Madness & Freedom
MADNESS
Passani returns repeatedly in his career to the subject of madness, madmen and mad women. Yet madness is not depicted as “self-destruction” but, paradoxically, as a desirable state of freedom unbounded by social norms. It is depicted not as a shameful condition but one of defiance towards conventional society.
Passani’s madmen and mad women are for the most part good-natured figures, living in a dimension of freedom where there is no judgment or condemnation.
Disjointed figures that drag behind the weariness of living, capable of laughing at those who are bound by static convention. The mad men and women have no inhibitions and live their parallel lives with the abandon of people who have nothing to prove; observing their surroundings from the strangest positions and seeming to laugh at every aspect related to the rules. Those charged with controlling, guarding, institutionalizing the mad take on the form of torturer, bad subjects, instilling in the observer a desire to defend and protect these individuals capable of living outside the rules.

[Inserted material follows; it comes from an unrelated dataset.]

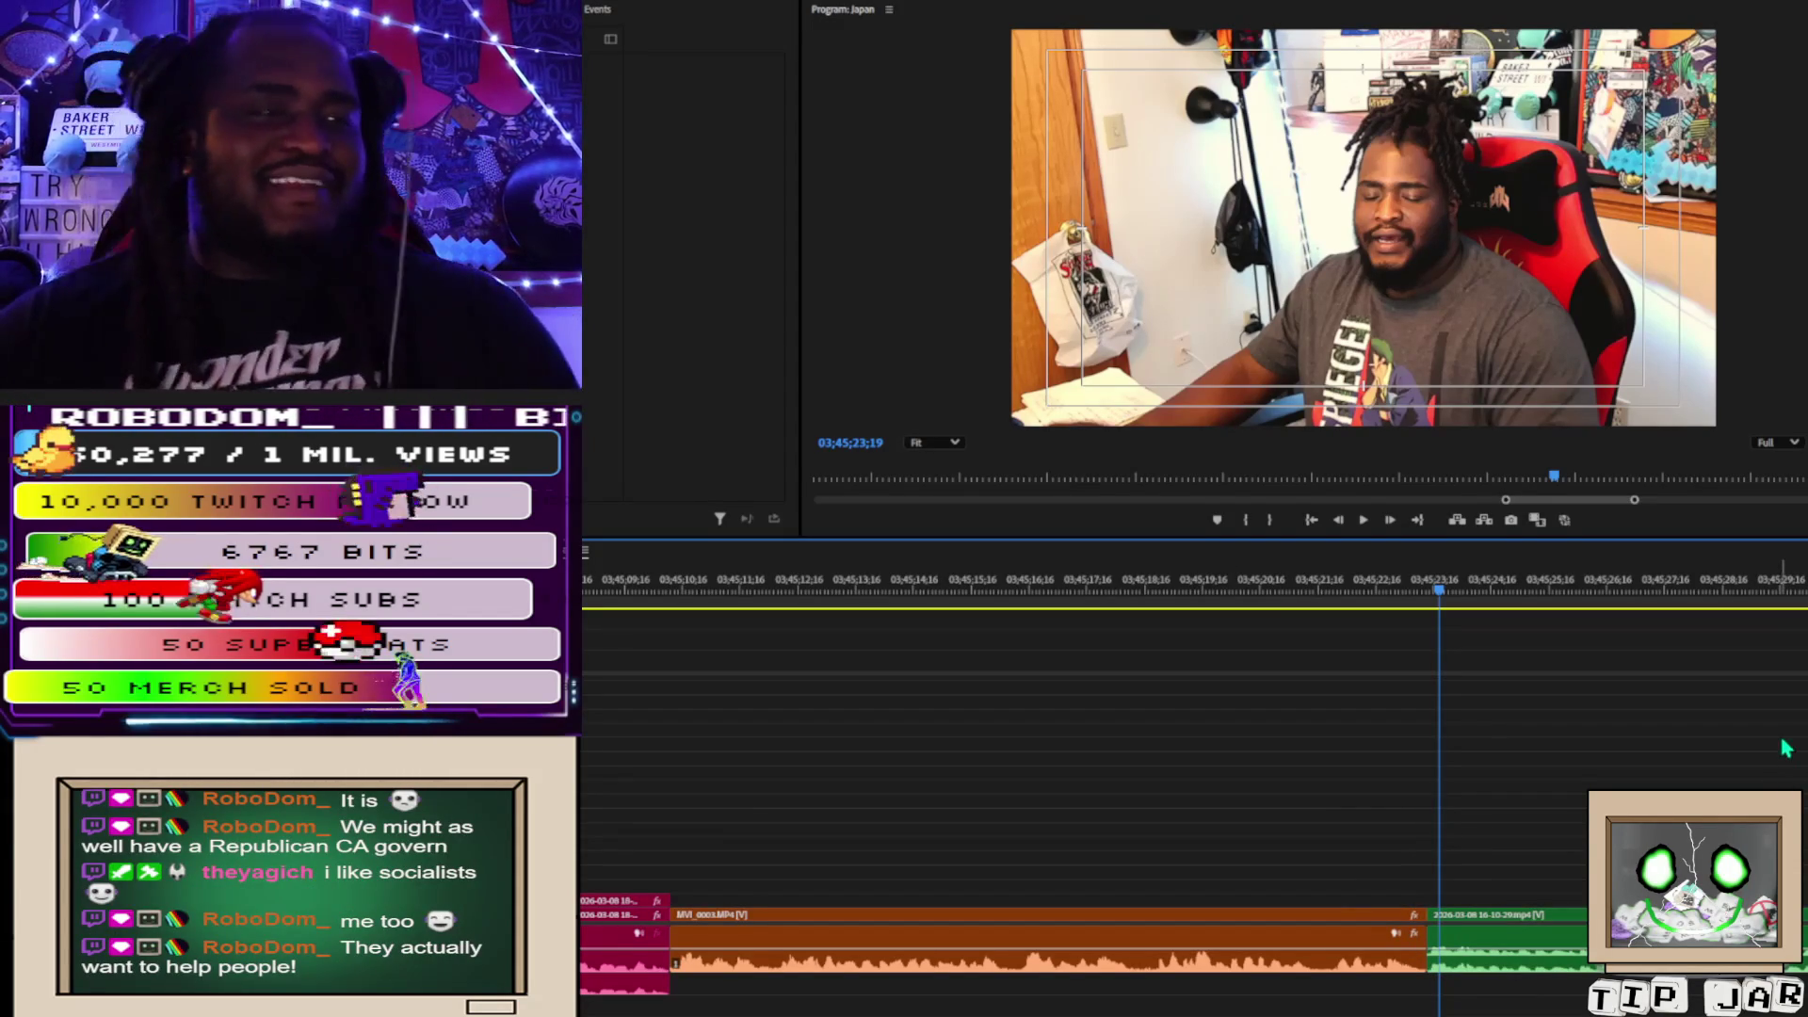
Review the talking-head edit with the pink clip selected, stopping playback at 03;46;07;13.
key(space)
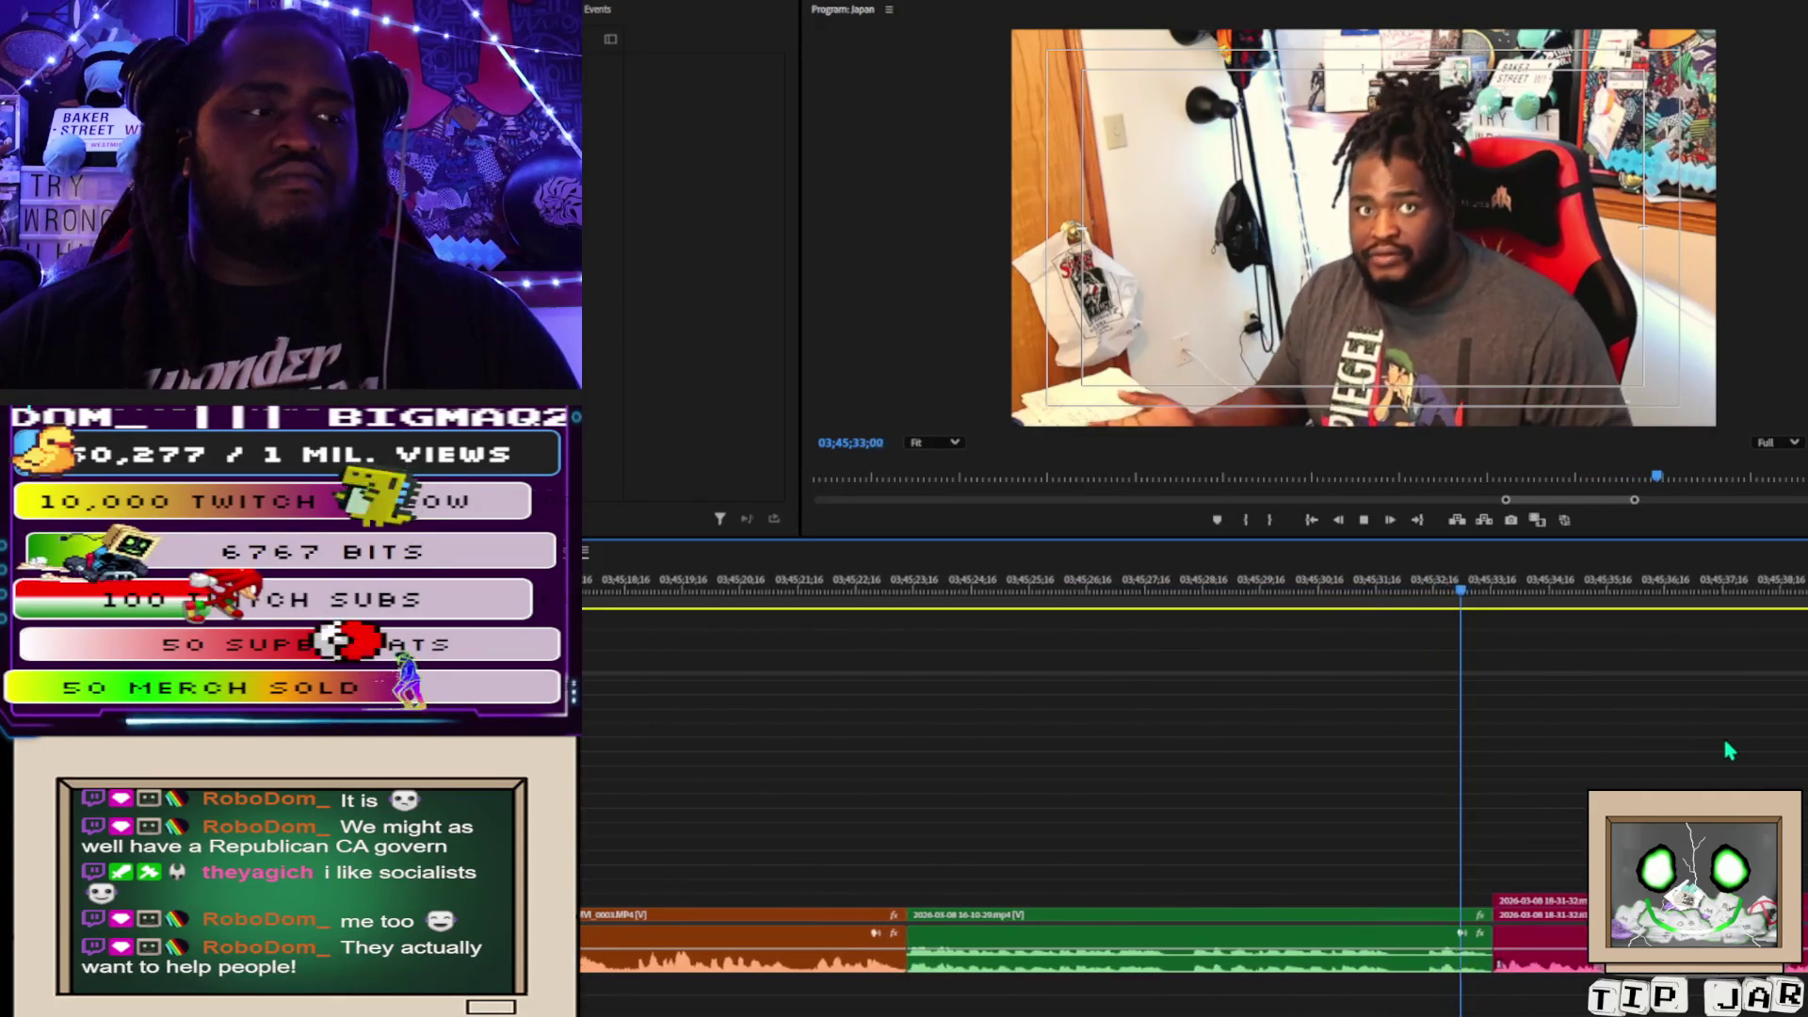
key(space)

Madness makes any action possible and Passani manages this multitude of characters as if it were its own decomposition. The artist is on their side, he knows how to perceive every single emotion and live their life as if it were his own. He exhibits no pity or commiseration, but a sincere feeling of complicity. The madman is the artist himself and the guard corresponds to the individual prohibitions that life imposes on each of us.